One computer system, 25 years (hopefully)
During the 25 years that South Carolina’s Department of Social Services has been working on a computer system to aid child support enforcement, countless children have done without support they were due.
During that 25 years, every other state in the U.S. managed to get a comparable system up and running.
And during that 25-year period, the state has accrued $104 million in federal penalties for failing to implement such a system.
It will likely be responsible for $66 million of that total because the companies that failed to create the system as promised paid for a chunk of the penalties. The penalties could mount if the system is delayed again.
Beyond taxpayers’ justified frustration over South Carolina’s failure in this situation, state employees have labored under a convoluted system that involves 46 different counties instead of a single central entity.
In 1988, Congress passed a law requiring states to implement an automated child-support enforcement system allowing states to interact with each other in their searches for scofflaws behind on child support.
DSS has contracted with three companies, Hewlett Packard holding the current contract. According to Greenville/Online, Frank Chechile, HP vice president of state and local government, said the company is testing the system now.

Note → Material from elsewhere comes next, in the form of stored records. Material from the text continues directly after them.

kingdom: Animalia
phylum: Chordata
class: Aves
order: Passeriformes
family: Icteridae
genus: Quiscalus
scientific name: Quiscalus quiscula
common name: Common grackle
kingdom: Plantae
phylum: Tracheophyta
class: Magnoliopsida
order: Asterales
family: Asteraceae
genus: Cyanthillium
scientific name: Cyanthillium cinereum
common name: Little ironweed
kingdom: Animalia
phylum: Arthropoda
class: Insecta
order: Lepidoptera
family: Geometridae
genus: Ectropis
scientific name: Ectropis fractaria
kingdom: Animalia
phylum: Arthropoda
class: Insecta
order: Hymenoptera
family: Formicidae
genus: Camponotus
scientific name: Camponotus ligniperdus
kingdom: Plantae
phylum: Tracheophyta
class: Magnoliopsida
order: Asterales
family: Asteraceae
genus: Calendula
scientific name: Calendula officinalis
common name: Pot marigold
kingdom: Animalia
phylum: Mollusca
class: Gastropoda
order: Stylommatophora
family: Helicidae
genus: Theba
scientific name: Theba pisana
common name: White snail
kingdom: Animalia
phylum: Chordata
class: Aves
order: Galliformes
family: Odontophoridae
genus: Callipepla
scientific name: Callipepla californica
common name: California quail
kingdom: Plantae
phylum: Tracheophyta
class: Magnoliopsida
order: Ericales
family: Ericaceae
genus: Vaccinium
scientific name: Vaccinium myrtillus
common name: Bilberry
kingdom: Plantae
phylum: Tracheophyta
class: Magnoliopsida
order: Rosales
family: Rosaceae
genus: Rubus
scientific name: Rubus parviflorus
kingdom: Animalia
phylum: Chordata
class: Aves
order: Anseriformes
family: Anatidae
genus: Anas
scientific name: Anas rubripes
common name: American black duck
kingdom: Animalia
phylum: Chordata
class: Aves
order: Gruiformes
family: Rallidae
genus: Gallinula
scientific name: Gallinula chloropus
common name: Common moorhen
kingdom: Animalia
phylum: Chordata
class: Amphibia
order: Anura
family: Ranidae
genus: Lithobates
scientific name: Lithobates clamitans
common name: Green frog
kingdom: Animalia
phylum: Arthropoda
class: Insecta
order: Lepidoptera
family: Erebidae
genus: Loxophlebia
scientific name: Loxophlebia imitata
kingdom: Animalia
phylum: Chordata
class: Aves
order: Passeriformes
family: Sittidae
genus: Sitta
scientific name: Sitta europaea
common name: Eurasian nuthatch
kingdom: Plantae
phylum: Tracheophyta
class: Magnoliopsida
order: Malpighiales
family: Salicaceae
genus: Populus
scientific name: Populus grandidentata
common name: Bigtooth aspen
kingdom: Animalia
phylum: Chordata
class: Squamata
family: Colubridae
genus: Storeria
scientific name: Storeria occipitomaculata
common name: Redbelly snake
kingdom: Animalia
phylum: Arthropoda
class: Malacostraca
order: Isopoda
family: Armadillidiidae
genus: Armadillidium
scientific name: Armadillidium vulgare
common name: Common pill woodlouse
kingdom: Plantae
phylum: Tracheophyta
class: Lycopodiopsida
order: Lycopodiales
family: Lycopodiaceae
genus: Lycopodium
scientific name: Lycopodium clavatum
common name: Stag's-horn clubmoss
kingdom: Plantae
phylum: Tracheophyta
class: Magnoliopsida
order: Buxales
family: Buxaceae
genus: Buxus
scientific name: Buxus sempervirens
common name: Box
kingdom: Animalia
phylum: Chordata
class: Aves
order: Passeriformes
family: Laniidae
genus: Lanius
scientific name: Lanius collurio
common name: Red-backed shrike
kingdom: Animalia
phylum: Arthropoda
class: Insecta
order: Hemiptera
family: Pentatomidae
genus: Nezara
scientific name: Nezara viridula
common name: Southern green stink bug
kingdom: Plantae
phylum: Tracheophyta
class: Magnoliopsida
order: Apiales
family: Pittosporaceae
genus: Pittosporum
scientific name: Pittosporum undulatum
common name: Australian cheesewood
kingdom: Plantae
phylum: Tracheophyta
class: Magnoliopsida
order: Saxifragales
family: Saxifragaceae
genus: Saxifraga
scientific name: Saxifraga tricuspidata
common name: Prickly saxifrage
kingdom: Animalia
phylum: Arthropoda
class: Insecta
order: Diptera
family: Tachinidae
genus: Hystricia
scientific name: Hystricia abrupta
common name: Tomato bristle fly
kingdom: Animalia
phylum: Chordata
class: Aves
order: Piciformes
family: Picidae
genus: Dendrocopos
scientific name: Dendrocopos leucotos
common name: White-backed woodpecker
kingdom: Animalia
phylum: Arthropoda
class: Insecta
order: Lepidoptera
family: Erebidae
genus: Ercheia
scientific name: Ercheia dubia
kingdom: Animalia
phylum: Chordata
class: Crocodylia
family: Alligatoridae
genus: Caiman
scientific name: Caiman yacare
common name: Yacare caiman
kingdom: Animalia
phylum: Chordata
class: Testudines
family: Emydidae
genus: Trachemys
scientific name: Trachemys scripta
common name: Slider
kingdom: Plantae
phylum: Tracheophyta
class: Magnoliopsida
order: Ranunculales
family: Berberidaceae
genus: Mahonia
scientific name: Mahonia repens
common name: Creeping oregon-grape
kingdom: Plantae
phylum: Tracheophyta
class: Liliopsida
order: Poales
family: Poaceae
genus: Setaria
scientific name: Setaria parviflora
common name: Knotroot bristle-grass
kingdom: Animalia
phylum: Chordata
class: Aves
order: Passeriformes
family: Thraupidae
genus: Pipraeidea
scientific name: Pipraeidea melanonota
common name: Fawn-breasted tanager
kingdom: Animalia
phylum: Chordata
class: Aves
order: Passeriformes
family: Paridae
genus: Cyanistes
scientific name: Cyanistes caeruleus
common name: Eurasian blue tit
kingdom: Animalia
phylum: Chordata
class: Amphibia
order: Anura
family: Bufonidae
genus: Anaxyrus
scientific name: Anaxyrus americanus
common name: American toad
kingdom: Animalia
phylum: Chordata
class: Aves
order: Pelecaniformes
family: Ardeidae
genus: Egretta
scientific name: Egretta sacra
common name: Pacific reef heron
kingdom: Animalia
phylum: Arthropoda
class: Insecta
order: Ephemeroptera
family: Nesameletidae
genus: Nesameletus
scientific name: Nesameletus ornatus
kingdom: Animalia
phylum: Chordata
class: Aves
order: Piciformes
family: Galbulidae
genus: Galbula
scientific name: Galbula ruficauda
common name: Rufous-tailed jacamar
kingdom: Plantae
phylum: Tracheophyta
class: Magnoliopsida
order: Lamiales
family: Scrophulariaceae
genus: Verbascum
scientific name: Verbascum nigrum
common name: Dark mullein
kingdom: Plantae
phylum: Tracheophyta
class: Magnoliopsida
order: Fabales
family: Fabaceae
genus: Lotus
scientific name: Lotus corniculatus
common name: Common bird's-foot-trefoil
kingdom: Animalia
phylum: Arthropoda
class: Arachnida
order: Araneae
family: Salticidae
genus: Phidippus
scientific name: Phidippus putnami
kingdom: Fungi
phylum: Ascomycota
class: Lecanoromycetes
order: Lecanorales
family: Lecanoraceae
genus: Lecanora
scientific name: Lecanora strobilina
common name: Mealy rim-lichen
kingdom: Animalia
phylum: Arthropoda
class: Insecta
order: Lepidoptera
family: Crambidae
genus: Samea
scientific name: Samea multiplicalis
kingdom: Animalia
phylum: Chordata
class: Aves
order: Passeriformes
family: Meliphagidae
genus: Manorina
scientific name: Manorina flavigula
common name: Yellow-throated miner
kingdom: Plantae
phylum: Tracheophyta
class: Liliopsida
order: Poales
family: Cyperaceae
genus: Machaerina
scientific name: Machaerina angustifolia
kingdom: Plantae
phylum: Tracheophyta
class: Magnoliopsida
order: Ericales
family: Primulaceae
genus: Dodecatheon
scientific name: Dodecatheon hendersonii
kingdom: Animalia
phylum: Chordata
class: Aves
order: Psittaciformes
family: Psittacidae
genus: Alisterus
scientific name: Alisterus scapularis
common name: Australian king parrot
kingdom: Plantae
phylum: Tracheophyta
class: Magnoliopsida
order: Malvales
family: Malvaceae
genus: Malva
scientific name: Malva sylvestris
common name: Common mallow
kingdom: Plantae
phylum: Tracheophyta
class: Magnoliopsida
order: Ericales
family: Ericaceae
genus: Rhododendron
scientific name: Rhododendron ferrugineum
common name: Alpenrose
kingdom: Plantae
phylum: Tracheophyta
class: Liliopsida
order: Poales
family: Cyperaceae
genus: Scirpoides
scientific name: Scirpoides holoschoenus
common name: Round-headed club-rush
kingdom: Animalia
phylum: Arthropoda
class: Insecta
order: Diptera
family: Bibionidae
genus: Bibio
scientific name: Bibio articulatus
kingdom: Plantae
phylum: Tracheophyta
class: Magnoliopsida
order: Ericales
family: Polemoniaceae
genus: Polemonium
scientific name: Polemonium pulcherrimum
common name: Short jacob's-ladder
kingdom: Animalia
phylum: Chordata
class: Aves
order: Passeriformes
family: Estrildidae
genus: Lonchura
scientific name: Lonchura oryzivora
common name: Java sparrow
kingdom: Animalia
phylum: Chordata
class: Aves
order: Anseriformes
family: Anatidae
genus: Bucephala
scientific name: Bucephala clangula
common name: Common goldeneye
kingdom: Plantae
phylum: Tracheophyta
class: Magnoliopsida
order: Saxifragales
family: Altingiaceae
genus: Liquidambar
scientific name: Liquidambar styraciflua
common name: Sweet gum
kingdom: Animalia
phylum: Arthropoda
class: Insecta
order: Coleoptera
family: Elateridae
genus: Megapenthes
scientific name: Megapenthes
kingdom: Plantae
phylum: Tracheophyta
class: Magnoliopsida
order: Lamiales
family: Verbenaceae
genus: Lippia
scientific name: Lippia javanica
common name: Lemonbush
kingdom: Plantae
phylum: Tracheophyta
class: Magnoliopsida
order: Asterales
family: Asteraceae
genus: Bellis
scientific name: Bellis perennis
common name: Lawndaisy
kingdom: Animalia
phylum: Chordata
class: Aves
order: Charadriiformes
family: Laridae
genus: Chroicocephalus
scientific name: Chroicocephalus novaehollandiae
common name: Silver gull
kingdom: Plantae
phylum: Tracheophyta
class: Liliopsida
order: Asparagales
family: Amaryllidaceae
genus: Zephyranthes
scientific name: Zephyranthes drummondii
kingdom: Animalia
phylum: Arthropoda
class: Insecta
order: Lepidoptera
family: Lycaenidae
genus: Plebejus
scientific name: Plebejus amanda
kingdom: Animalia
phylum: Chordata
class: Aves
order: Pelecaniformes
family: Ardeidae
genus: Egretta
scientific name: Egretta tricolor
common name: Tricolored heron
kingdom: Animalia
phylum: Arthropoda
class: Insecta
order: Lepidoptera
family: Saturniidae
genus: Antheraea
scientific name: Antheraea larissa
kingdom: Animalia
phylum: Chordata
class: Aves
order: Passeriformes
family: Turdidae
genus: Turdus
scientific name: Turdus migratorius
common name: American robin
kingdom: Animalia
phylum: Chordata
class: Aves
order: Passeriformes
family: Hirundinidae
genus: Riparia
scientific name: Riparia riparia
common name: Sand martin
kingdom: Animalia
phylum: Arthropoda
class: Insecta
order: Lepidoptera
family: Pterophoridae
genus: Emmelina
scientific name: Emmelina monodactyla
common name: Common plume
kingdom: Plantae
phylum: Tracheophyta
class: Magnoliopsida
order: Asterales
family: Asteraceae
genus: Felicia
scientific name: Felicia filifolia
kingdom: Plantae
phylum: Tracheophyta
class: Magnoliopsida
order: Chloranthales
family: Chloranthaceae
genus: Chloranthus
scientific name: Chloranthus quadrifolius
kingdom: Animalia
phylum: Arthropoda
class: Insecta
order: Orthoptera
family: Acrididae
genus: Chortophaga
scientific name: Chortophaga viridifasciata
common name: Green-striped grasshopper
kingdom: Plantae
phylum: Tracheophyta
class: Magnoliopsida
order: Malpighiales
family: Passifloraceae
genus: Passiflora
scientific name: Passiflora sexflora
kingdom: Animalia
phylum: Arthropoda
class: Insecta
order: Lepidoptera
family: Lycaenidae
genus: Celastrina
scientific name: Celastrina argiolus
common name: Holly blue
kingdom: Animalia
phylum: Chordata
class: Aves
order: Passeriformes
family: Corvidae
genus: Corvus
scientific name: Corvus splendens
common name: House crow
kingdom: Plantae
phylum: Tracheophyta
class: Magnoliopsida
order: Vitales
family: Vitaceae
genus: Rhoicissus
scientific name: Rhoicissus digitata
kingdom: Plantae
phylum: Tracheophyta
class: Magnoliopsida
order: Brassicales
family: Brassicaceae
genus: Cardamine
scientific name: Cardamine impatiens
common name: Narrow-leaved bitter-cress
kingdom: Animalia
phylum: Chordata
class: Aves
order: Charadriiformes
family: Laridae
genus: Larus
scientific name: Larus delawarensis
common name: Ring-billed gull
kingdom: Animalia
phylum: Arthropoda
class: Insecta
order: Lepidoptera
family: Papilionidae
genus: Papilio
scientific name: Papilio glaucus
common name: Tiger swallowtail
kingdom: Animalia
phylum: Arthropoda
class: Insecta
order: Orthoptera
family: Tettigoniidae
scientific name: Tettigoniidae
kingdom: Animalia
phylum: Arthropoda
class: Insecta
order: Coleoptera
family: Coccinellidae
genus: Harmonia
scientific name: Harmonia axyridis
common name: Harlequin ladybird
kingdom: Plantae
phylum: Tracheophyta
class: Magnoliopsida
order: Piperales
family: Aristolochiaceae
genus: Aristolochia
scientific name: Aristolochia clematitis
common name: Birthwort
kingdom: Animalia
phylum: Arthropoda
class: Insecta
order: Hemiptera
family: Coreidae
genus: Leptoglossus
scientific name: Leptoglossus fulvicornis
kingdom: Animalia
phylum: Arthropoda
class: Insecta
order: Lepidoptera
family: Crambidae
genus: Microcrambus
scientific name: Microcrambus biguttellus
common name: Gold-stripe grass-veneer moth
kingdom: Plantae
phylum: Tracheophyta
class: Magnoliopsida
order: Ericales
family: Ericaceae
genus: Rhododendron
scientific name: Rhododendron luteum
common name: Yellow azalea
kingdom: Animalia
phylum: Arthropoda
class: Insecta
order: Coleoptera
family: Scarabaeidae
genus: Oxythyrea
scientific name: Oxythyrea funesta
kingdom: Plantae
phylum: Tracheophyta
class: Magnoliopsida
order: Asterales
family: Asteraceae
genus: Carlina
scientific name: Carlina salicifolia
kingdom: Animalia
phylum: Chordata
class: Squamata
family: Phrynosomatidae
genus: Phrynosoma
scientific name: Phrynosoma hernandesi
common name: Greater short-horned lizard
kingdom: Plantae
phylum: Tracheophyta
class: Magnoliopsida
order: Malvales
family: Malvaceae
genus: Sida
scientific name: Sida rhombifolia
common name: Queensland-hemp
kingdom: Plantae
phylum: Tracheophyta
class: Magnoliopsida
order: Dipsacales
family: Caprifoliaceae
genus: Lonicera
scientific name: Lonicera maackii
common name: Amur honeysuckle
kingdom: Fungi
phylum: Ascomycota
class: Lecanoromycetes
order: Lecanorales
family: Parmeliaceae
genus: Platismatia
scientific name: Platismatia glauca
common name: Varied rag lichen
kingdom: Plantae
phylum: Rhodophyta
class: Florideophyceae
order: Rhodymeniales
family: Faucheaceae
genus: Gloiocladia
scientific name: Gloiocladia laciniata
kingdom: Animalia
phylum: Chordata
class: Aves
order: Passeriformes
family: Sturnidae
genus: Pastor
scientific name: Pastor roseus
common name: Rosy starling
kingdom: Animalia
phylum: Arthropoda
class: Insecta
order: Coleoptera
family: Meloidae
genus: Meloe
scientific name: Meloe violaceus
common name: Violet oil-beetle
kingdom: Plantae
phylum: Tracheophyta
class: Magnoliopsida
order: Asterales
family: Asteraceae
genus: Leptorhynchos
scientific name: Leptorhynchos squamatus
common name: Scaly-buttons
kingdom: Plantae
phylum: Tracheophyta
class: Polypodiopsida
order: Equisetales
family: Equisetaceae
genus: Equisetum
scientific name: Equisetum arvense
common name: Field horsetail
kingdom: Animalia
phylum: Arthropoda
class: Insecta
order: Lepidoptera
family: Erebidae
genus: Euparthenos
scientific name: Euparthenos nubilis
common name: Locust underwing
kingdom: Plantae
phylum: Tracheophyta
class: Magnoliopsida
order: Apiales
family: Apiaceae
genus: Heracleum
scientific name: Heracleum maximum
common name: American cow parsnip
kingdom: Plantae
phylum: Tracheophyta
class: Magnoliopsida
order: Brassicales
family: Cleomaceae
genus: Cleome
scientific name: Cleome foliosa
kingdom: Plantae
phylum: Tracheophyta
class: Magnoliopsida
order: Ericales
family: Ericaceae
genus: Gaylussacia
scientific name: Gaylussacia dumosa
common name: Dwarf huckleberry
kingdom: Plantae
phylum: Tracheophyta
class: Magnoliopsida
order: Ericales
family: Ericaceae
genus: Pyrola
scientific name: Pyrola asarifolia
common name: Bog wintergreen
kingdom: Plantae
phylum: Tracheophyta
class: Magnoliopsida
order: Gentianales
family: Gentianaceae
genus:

Perhaps Lillian Koller, whom Gov. Nikki Haley appointed to head DSS in South Carolina, will complete what previous directors have not been able to accomplish. She did, after all, make procedural changes within the department that more than doubled the number of South Carolinians who went from welfare to work.
Sen. Thomas Alexander, R-Walhalla, who chairs the Senate Finance subcommittee that is overseeing the process, says producing the computer system has been “one fiasco after another.”
He insists, however, that the state is doing a good job collecting child support.
But we think Katie Morgan, a former DSS chief of staff who now oversees the project, is reasonable in predicting that DSS will be more efficient and even more successful when the system is completed. And it is, of course, the law.
Ms. Morgan says it will be easier to get information to help locate parents, and it will enable the state to intercept the tax refunds and lottery winnings of deadbeat parents for child support.
Those improvements can’t come soon enough.
Twenty-five years is a long time to wait for deadbeat parents to pay their legal share of child support.